BankThink

OCC Has Interest Rate Risk Under Control

In his Oct. 31 article, "Has OCC's Ability to Monitor Interest Rate Risk Been Compromised?," Clifford V. Rossi suggests the Office of the Comptroller of the Currency and the thrift industry are "flying blind" because of abandoning a model used by the former Office of Thrift Supervision to evaluate interest rate risks at federal savings associations.

Mr. Rossi's assertions, however, are not supported by the facts and do not reflect the robust risk monitoring capabilities that are in place.

When the OCC took over responsibility for supervising federal savings associations, we evaluated the model that was being used and determined that the cost to keep it viable was not justified when superior interest rate risk models are available from dozens of vendors. Furthermore, half of thrifts that make up the bulk of all thrift assets already relied on other commercially-available models. 

The OCC expended significant effort to make the industry aware of this change and allowed 15 months for thrifts that were not already using a commercial model for monitoring interest rate risk to purchase and implement one to meet the OCC interest rate risk management guidelines. 

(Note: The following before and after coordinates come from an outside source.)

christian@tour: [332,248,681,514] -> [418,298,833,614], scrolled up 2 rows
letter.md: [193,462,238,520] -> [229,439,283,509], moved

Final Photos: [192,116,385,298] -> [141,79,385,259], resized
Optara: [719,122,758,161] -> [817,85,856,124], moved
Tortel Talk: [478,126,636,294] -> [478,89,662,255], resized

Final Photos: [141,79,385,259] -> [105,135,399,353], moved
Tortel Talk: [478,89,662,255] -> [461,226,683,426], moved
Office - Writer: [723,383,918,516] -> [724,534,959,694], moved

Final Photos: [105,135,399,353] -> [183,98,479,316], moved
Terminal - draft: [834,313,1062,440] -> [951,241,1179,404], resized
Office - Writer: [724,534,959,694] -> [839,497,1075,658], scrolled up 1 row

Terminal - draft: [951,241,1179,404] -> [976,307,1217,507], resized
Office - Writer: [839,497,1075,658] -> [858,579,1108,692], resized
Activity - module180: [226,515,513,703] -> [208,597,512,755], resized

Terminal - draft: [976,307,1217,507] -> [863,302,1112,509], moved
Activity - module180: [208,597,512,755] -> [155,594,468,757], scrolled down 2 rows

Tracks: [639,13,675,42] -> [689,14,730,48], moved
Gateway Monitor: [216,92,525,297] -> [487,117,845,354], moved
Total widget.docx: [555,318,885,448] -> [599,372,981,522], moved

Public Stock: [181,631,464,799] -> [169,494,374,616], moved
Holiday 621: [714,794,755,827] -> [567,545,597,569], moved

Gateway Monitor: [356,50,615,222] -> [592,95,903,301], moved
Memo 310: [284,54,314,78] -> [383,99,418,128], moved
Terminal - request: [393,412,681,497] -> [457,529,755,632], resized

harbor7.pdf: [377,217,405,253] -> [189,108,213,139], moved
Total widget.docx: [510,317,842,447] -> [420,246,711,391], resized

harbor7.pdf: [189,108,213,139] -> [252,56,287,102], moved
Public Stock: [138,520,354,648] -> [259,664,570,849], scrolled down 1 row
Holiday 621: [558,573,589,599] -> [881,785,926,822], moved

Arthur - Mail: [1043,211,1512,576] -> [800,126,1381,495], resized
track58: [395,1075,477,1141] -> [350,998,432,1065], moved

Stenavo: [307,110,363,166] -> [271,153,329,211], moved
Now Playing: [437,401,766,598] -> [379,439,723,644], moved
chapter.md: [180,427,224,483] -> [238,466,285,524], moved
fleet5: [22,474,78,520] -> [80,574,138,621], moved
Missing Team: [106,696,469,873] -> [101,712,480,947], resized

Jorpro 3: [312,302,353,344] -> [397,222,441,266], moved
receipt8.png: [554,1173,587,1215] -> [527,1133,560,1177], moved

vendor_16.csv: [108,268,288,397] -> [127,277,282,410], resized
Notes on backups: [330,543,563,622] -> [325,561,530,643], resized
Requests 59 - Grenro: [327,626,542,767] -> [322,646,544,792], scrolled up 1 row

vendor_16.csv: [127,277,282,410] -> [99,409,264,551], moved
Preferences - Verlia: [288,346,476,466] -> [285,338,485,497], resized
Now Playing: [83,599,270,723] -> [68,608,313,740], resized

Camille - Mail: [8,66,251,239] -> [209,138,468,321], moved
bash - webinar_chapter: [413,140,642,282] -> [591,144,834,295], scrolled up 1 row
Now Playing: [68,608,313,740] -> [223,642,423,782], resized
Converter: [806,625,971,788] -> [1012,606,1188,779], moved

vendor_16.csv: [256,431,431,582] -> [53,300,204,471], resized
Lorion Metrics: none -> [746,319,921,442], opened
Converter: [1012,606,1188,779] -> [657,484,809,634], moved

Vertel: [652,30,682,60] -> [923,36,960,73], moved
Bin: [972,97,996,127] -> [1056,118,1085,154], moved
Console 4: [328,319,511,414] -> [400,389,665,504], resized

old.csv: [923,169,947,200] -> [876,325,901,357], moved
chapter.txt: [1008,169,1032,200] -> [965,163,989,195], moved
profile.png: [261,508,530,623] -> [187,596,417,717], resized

The OCC has a rigorous quarterly risk assessment process that evaluates interest rate risk as well as other key risks such as credit, operational, compliance and legal risks.  As part of that assessment, we evaluate MIS capabilities, including the use of models for monitoring key risks, including interest rate risk. Deficiencies are reported to senior management of each institution and, when material, to the board of directors. Each quarter, the OCC also identifies outlier institutions across an array of risk factors, including interest rate risk. These reports highlight the institutions that warrant heightened supervisory attention because of their interest rate risk profile. 

Over the past two-and-a-half years, the OCC has communicated our concerns about interest rate risk through supervisory memos, messages to examiners, interagency guidance and, more recently, our Semiannual Perspective on Risk.

The tools in place at the OCC and those available to the industry provide a range of resources to monitor, understand and act on risk and prevent us from "flying blind."

Martin Pfinsgraff is the deputy comptroller for credit and market risk.